§ **AUSGEWÄHLTER ABSCHNITT**:
#####
Wie nahe das Problem Caffier und damit seinem gesamten Bundesland gerückt ist, zeigte bereits 2017 der Umstand, dass die Bundesanwaltschaft seiner Landespolizei nicht vertraute, als sie mit umfangreichen Ermittlungen auch gegen einen weiteren Polizisten aus dem Prepper-Milieu in Mecklenburg-Vorpommern ermittelte. Der Vorwurf damals wie heute: Vorbereitung einer schweren staatsgefährdenden Gewalttat – mögliche rechtsterroristische Pläne.
Caffiers Problem zeigt sich auch dadurch, dass eine Sonderermittlungsgruppe des Landeskriminalamts in Mecklenburg-Vorpommern nur abgeschottet ermitteln konnte, weil es fürchten musste, die Ermittlungen ansonsten zu gefährden. Und es zeigt sich durch den Umstand, dass schließlich am Mittwoch auch ein Schießstandbetreiber und Waffenhändler durchsucht wurde, bei dem sich das Sondereinsatzkommando (SEK) in Mecklenburg-Vorpommern in der Vergangenheit immer wieder ausbilden ließ – mit Fotogelegenheit für den Minister.
Das sind viele Probleme auf einmal, und wenn wir nun ehrlich sind, müssen wir sagen: Es sind nicht die Probleme der – ausschließlich männlichen – Landesinnenminister und nicht die von Lorenz Caffier, der in seinen 13 Amtsjahren als Innenminister noch jedes Problem aussitzen konnte.
Es sind unsere Probleme.
Welche Polizei wollen wir haben? Und wie stellen wir sicher, dass in fünf, in zehn und in fünfzehn Jahren auch in Mecklenburg-Vorpommern weiterhin die Mehrheit der Polizisten zuverlässige Demokraten sind – dass sie für eine offene, vielfältige und gute Polizei stehen, der jeder Mensch vertrauen kann? Wie wird die deutsche Polizei, was sie noch nicht ist?
Das zu diskutieren, dazu haben die deutschen Innenminister heute eine gute Gelegenheit, aber sicherer ist es gewiss, wenn diese Debatte nicht allein Männern wie Lorenz Caffier überlassen wird.
#####
§ **UNBEARBEITETE ZEILEN**:
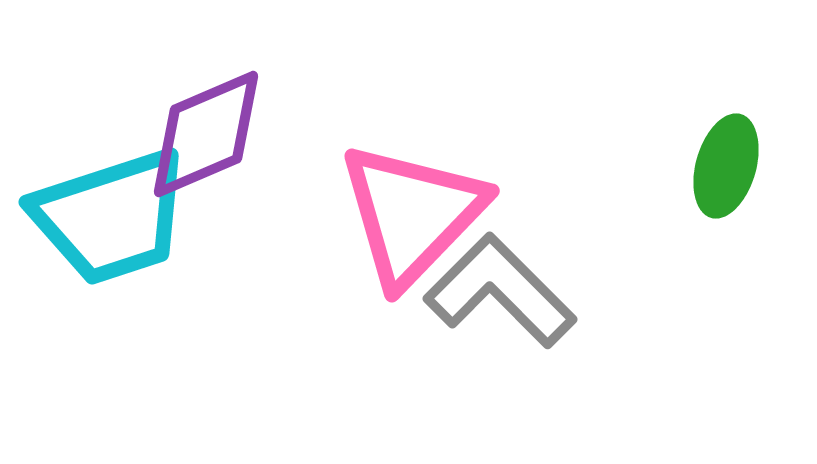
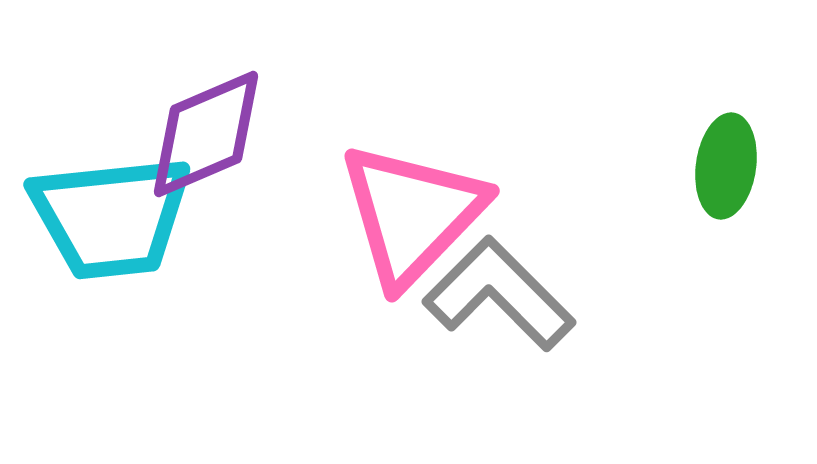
green ellipse: rotated 8 degrees counterclockwise
cyan trapezoid: rotated 12 degrees clockwise
gray L-shape: moved 1 px left, 3 px down
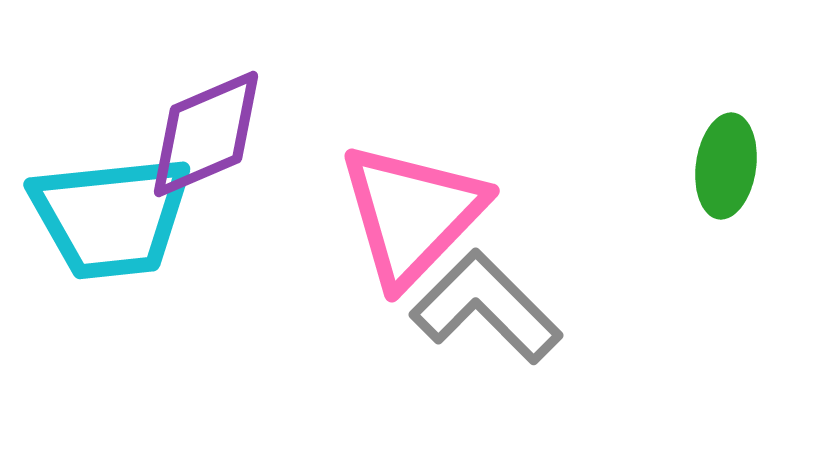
gray L-shape: moved 13 px left, 13 px down
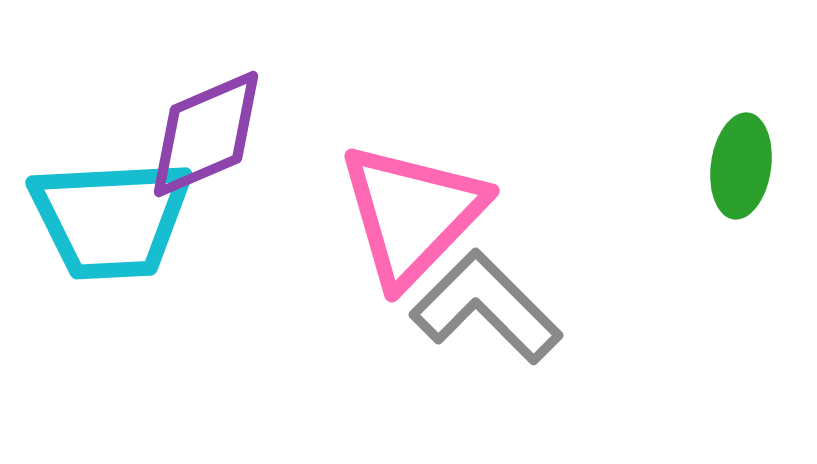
green ellipse: moved 15 px right
cyan trapezoid: moved 2 px down; rotated 3 degrees clockwise
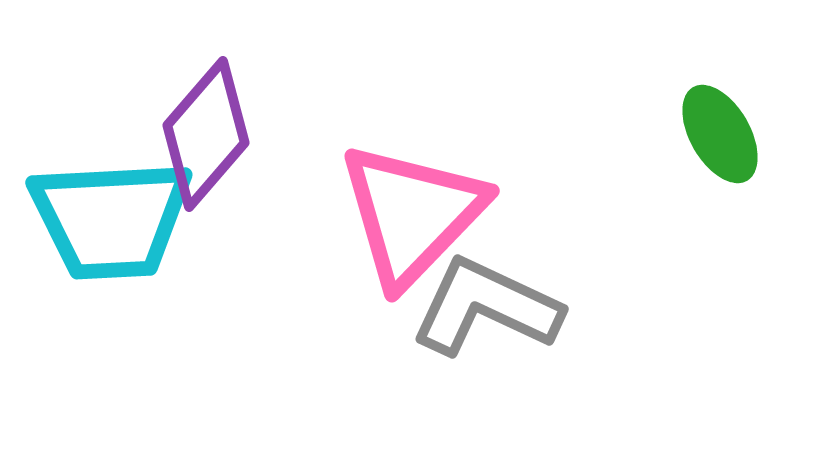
purple diamond: rotated 26 degrees counterclockwise
green ellipse: moved 21 px left, 32 px up; rotated 38 degrees counterclockwise
gray L-shape: rotated 20 degrees counterclockwise
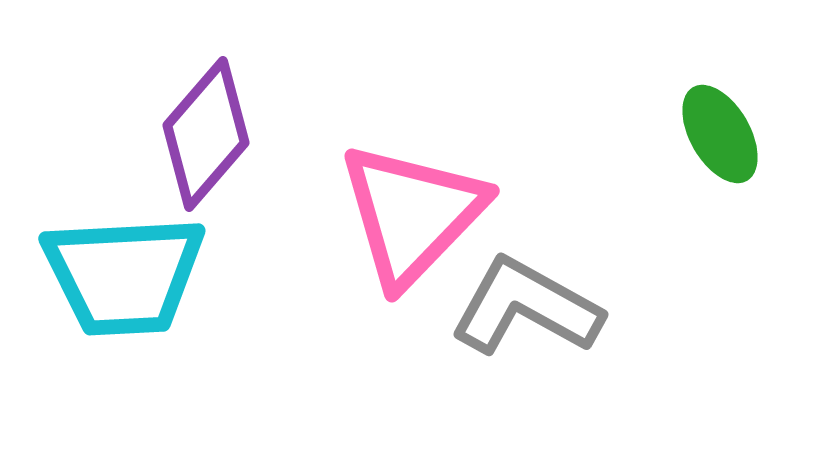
cyan trapezoid: moved 13 px right, 56 px down
gray L-shape: moved 40 px right; rotated 4 degrees clockwise
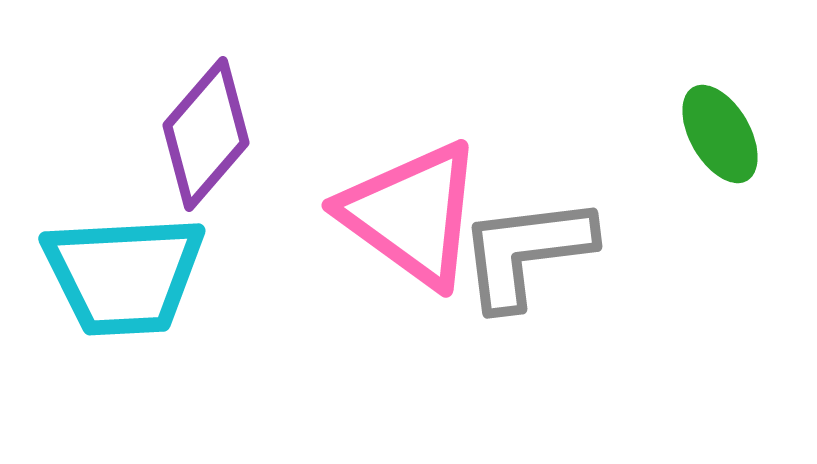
pink triangle: rotated 38 degrees counterclockwise
gray L-shape: moved 55 px up; rotated 36 degrees counterclockwise
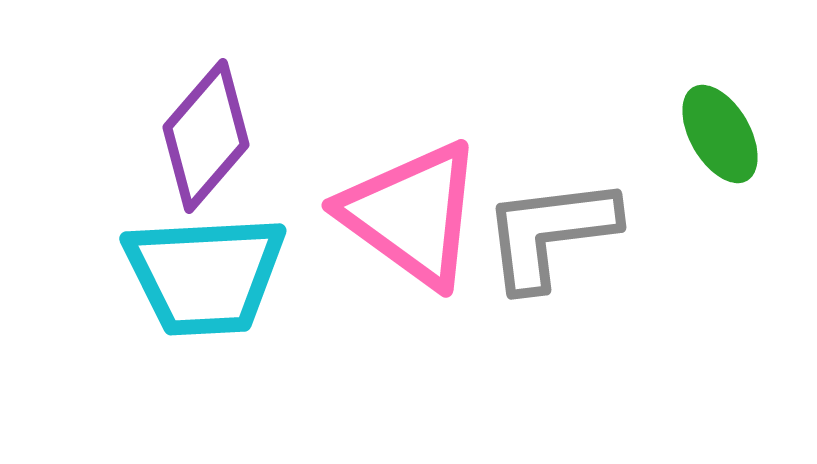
purple diamond: moved 2 px down
gray L-shape: moved 24 px right, 19 px up
cyan trapezoid: moved 81 px right
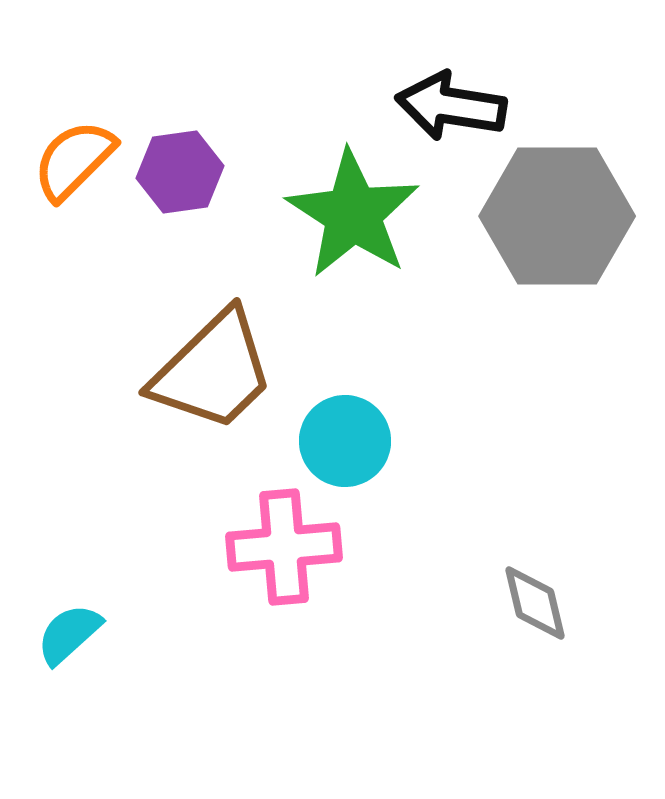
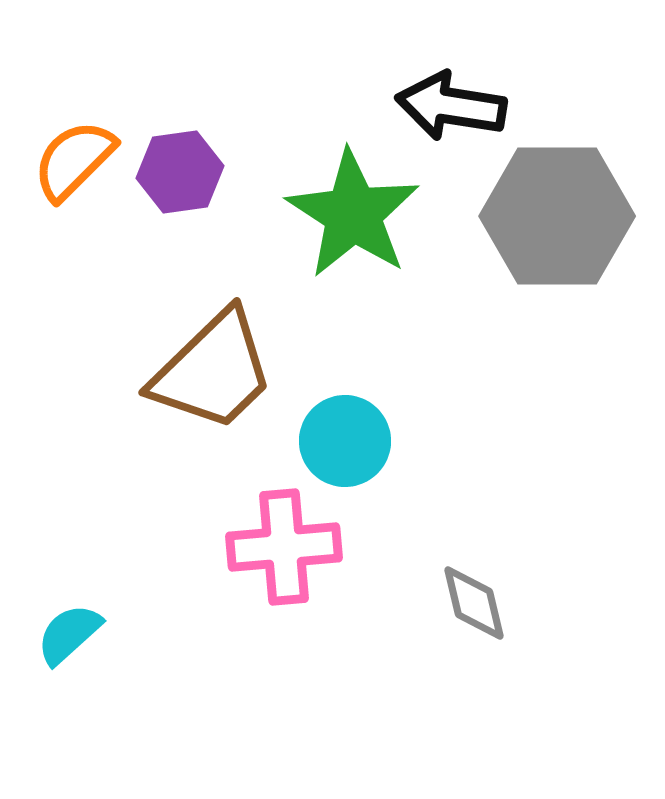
gray diamond: moved 61 px left
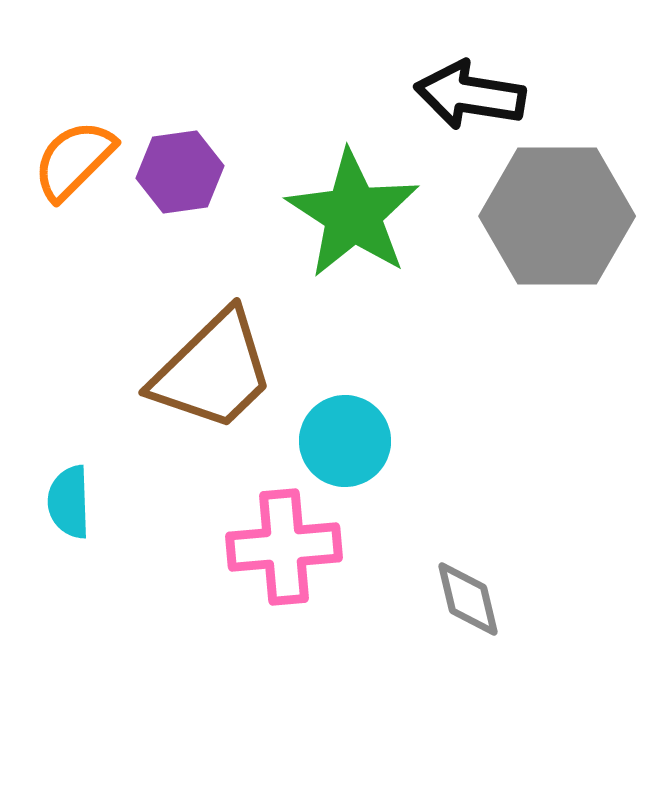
black arrow: moved 19 px right, 11 px up
gray diamond: moved 6 px left, 4 px up
cyan semicircle: moved 132 px up; rotated 50 degrees counterclockwise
#####
§ **GESTELLTE AUFGABE**:
Beantworte mithilfe des Abschnitts über Lorenz Caffier die folgenden Fragen.
(a) Welcher Vorwurf wurde laut dem Abschnitt „damals wie heute“ erhoben?
(b) Wer wurde am Mittwoch ebenfalls durchsucht?
(c) Wie viele Amtsjahre als Innenminister hatte Lorenz Caffier?

§ **VOLLSTÄNDIGE ANTWORT**:
(a) Der Vorwurf lautete auf Vorbereitung einer schweren staatsgefährdenden Gewalttat, also auf mögliche rechtsterroristische Pläne.
(b) Durchsucht wurde ein Schießstandbetreiber und Waffenhändler, bei dem sich das Sondereinsatzkommando (SEK) in Mecklenburg-Vorpommern in der Vergangenheit immer wieder ausbilden ließ.
(c) Er hatte 13 Amtsjahre als Innenminister.